Differentiated thyroid cancer (DTC) accounts for 90–95% of newly diagnosed thyroid cancers and includes papillary (80%) and follicular (10–15%) carcinomas, and the less frequent Hürthle cell and poorly differentiated histologies (5–10%).1, 2, 3 Treatment strategies for DTC are multimodal, with a risk-adaptive approach that can include active surveillance, surgery, and radioiodine therapy.4, 5 The prognosis for patients is relatively favourable,6 but up to 15% of patients develop radioiodine-refractory metastatic disease and have a poor prognosis.1, 7 Treatment options for these patients include the tyrosine kinase inhibitors (TKIs) sorafenib and lenvatinib.8, 9
Research in context
Evidence before this study
We searched PubMed on Feb 25, 2021, with the term “phase 3 trials in differentiated thyroid cancer”; our search yielded ten reports. These included the following two placebo-controlled phase 3 trials in radioiodine-refractory differentiated thyroid cancer (DTC): the DECISION trial, which showed improved progression-free survival and objective response rate with sorafenib in patients without previous vascular endothelial growth factor receptor (VEGFR)-targeted therapy; and the SELECT trial, which showed improved progression-free survival and objective response rate with lenvatinib in patients with or without up to one previous VEGFR-targeted therapy. The other reports included five subgroup analyses derived from the SELECT study and review articles on DTC. We did not find any phase 3 studies exclusively in patients with radioiodine-refractory DTC whose cancer progressed during or after previous VEGFR-targeted therapies approved for radioiodine-refractory DTC (sorafenib and lenvatinib), indicating an unmet need in this population. Cabozantinib, a multikinase inhibitor that targets VEGFR2, MET, AXL, and RET, is approved for patients with metastatic medullary thyroid cancer and has also shown clinical benefit in phase 1 and 2 studies of patients with radioiodine-refractory DTC with or without previous VEGFR-targeted therapies.
Added value of this study
In this study, cabozantinib showed improved progression-free survival versus placebo in patients with radioiodine-refractory DTC who progressed during or after treatment with one or two previous VEGFR-targeted therapies. With no established standard of care after disease progression on lenvatinib or sorafenib, these results represent an important clinical advancement for these patients. Moreover, to our knowledge, this is the first randomised, phase 3 trial in DTC to evaluate a VEGFR-targeting tyrosine kinase inhibitor (TKI) in patients who have been previously treated with lenvatinib, sorafenib, or both.

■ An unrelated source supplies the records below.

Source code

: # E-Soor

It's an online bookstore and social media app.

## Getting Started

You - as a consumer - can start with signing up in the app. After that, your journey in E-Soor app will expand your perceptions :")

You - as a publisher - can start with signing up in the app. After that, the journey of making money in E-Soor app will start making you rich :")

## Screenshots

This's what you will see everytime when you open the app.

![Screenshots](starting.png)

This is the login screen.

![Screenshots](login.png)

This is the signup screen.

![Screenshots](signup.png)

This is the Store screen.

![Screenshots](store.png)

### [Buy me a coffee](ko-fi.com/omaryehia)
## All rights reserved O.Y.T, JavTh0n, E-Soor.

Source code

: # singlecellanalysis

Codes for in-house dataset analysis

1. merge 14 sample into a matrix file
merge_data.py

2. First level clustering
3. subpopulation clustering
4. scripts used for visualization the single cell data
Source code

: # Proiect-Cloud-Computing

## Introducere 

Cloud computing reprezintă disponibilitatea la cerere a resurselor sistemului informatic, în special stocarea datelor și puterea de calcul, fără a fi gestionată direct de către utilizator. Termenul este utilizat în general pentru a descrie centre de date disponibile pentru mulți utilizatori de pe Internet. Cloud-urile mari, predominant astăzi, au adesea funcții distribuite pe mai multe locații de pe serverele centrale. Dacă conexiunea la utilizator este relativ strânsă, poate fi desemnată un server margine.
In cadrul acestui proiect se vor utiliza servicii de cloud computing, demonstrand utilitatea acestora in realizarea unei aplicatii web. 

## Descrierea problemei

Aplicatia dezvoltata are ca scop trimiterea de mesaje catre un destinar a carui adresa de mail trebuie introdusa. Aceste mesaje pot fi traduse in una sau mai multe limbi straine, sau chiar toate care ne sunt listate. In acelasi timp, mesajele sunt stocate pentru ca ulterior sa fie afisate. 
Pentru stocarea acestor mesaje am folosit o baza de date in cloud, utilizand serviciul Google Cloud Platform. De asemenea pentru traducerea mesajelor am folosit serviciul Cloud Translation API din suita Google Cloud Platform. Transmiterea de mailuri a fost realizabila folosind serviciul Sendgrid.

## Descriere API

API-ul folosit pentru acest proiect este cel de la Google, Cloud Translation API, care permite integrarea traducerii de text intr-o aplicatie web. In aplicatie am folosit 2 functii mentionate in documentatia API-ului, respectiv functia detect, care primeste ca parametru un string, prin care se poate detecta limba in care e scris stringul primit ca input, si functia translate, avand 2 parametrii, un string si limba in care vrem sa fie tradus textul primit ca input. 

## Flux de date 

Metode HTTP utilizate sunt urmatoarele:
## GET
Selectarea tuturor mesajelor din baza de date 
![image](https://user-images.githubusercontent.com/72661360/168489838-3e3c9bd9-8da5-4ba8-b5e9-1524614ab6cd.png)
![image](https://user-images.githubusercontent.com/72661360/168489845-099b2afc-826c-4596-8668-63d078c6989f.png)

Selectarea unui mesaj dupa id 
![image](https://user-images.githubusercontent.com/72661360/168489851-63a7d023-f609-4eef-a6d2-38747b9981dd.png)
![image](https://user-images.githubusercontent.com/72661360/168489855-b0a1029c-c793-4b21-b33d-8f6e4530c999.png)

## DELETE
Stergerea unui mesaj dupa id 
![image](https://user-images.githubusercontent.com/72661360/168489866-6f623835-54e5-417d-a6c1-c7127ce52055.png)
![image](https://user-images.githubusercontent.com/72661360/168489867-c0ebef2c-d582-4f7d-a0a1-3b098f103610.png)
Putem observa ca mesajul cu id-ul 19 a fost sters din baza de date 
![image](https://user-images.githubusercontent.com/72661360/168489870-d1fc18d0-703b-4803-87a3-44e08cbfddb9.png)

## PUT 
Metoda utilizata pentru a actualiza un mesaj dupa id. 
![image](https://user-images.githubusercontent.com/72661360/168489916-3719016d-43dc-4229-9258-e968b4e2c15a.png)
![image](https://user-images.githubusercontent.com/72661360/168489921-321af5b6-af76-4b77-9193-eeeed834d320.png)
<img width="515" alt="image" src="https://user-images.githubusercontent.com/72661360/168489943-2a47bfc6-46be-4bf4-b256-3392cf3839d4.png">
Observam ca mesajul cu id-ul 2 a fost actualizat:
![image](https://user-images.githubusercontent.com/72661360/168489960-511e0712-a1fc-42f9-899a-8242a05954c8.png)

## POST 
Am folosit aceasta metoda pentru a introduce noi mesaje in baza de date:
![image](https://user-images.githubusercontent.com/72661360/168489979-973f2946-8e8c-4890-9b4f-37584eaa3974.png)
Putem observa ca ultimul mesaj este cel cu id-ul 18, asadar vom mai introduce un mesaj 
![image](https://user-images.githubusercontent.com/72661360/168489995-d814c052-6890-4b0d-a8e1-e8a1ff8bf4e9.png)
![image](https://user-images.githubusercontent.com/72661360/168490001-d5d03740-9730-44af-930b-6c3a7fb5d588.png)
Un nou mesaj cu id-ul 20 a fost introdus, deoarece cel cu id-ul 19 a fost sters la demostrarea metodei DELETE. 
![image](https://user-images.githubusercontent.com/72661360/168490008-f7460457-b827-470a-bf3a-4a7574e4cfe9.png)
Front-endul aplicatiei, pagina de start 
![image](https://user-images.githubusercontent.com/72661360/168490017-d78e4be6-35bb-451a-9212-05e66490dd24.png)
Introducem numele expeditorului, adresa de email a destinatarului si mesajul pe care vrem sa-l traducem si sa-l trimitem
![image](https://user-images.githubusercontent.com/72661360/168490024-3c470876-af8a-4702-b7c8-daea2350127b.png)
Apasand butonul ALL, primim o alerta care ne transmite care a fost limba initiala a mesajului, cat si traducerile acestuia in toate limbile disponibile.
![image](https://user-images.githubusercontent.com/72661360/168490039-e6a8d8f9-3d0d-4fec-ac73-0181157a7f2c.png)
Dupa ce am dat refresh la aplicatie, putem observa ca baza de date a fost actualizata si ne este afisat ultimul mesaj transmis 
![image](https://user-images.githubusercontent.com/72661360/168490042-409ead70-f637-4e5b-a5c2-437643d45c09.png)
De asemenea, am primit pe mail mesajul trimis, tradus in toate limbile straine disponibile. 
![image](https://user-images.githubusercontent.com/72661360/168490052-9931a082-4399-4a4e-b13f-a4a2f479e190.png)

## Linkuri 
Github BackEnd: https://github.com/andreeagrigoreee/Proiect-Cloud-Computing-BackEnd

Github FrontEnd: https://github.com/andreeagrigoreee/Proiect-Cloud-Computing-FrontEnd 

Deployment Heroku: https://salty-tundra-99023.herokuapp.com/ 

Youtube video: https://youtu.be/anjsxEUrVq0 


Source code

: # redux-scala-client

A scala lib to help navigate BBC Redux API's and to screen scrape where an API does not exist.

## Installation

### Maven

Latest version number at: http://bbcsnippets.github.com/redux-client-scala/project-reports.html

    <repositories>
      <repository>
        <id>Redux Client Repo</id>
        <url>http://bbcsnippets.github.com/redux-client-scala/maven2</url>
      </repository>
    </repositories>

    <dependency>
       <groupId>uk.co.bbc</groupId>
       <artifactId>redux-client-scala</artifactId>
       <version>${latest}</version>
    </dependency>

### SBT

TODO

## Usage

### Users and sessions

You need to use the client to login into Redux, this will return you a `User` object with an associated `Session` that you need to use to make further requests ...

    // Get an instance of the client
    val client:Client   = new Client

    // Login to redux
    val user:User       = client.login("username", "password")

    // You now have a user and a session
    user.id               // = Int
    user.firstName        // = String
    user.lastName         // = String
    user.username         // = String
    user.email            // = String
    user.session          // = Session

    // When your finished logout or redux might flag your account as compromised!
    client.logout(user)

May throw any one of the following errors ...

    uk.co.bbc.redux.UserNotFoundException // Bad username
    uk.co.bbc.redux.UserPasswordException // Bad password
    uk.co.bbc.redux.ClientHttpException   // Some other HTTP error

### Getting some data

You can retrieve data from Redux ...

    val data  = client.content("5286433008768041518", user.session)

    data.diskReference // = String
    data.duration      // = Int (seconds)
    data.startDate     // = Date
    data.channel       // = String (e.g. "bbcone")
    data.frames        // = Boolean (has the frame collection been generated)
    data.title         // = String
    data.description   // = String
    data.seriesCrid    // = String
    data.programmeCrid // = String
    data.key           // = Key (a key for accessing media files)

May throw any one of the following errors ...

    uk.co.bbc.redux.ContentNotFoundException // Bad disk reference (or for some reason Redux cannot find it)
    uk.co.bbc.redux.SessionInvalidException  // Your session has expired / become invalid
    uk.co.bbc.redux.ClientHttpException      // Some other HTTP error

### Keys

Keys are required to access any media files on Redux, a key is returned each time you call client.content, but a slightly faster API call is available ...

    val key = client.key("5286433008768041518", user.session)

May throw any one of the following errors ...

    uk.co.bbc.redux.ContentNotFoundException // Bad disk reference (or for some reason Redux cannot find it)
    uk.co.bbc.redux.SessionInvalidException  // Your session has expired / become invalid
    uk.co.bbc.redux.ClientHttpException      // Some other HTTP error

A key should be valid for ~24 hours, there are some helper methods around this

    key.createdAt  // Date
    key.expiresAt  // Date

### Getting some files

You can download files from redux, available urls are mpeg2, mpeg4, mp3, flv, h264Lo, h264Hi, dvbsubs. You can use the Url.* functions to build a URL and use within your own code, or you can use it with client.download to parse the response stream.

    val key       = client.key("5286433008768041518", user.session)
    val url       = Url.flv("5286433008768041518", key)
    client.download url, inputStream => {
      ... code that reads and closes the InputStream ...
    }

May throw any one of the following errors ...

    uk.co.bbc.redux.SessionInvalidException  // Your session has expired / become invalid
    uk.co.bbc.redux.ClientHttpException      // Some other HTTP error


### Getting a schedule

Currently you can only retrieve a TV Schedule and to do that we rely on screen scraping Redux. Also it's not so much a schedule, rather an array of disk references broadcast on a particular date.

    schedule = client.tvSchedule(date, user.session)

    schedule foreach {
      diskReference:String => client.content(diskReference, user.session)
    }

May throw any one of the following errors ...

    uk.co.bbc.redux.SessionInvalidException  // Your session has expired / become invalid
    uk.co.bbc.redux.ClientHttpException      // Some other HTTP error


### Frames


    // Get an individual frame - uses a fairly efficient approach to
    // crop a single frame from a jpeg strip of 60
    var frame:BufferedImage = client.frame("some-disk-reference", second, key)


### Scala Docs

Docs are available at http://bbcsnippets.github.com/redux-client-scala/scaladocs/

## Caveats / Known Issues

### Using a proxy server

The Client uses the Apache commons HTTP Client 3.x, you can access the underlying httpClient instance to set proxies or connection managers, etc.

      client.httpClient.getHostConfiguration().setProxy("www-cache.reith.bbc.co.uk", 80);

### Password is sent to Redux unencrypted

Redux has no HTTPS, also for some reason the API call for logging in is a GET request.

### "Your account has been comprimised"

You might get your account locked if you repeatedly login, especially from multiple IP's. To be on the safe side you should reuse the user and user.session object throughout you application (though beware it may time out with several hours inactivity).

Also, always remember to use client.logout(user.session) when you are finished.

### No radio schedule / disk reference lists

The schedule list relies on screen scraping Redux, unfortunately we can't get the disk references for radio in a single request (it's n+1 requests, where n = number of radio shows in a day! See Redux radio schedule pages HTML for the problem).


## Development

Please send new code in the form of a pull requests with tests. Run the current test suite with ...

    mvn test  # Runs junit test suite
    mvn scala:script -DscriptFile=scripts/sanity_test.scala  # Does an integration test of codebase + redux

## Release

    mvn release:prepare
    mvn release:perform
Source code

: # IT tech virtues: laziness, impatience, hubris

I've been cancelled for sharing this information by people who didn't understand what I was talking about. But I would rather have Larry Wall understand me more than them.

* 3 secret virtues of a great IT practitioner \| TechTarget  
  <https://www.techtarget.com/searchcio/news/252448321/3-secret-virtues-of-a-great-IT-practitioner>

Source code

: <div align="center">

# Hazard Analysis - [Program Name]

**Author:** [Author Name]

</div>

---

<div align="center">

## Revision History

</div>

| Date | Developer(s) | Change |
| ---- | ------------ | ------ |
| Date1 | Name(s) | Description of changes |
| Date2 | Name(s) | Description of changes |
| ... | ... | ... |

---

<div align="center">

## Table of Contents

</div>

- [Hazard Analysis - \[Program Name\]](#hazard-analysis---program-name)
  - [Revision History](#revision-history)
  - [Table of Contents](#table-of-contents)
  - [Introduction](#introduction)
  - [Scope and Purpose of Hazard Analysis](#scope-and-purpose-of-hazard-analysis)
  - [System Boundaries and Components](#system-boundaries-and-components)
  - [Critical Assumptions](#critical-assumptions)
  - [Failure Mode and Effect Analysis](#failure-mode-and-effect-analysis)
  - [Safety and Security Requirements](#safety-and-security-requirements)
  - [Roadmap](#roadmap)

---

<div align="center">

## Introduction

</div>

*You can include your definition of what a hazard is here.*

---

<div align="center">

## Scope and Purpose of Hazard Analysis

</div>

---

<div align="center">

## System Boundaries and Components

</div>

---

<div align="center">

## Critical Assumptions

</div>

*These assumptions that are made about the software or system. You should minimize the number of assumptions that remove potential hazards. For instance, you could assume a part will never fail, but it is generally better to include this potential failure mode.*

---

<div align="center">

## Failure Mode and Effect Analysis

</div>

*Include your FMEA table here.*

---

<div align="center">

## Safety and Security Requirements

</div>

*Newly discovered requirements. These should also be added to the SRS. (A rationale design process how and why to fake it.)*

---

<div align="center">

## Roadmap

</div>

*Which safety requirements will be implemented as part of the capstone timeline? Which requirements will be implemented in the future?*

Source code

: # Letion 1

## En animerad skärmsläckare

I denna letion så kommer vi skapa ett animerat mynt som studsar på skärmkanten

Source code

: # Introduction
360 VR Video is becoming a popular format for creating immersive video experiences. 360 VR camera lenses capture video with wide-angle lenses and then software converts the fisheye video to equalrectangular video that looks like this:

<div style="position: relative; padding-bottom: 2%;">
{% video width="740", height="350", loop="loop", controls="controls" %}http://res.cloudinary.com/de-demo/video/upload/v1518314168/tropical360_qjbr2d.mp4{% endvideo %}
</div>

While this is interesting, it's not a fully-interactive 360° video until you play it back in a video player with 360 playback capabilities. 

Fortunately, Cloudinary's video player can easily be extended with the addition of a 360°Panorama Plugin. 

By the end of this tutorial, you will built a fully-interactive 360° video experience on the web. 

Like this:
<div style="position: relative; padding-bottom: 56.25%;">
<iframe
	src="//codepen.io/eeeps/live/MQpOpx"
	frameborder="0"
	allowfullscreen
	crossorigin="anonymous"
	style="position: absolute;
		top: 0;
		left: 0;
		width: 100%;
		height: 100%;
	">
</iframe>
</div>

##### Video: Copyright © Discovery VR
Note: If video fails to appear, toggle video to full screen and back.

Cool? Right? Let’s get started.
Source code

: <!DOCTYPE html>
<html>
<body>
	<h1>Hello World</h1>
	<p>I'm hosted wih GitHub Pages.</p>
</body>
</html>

Implications of all the available evidence
Patients with radioiodine-refractory DTC who have progressed on one or two prior VEGFR-targeting TKIs have aggressive disease and require additional treatment options. Our results show that cabozantinib significantly prolongs progression-free survival and might provide a new treatment option for these patients who have no available standard of care.
Sorafenib and lenvatinib target the vascular endothelial growth factor receptor (VEGFR) and other kinase receptors involved in tumour proliferation, survival, and angiogenesis.8, 9, 10 Although the majority of patients with radioiodine-refractory DTC initially achieve disease control with sorafenib or lenvatinib, most will eventually develop treatment resistance and have disease progression.8, 9 These patients have few treatment options with no standard of care and are a population with high unmet medical need.11, 12 Disease progression can be associated with debilitating symptoms, and median overall survival for patients with radioiodine-refractory metastatic DTC is less than 5 years.1, 7, 12, 13
Cabozantinib is an inhibitor of several tyrosine kinases that mediate tumour growth and angiogenesis in DTC, including VEGFR2, AXL, MET, and RET.14, 15, 16, 17, 18, 19, 20, 21 MET and AXL have also been implicated in resistance to vascular endothelial growth factor (VEGF) pathway inhibition;22, 23, 24 and RET gene rearrangements resulting in RET fusion proteins are oncogenic drivers in a subset of patients with papillary thyroid cancer.20, 21 Cabozantinib has shown clinical benefit in patients with solid tumours previously treated with VEGFR-targeted therapy, including renal cell carcinoma, hepatocellular carcinoma, and medullary thyroid cancer.25, 26, 27 Phase 1 and 2 studies have shown the clinical activity of cabozantinib in patients with radioiodine-refractory DTC, including those previously treated with VEGFR-targeted therapy.28, 29, 30 Here, we report the primary analysis of objective response rate and interim analysis of progression-free survival from COSMIC-311, a phase 3 trial that evaluated the efficacy and safety of cabozantinib in patients with previously treated radioiodine-refractory DTC.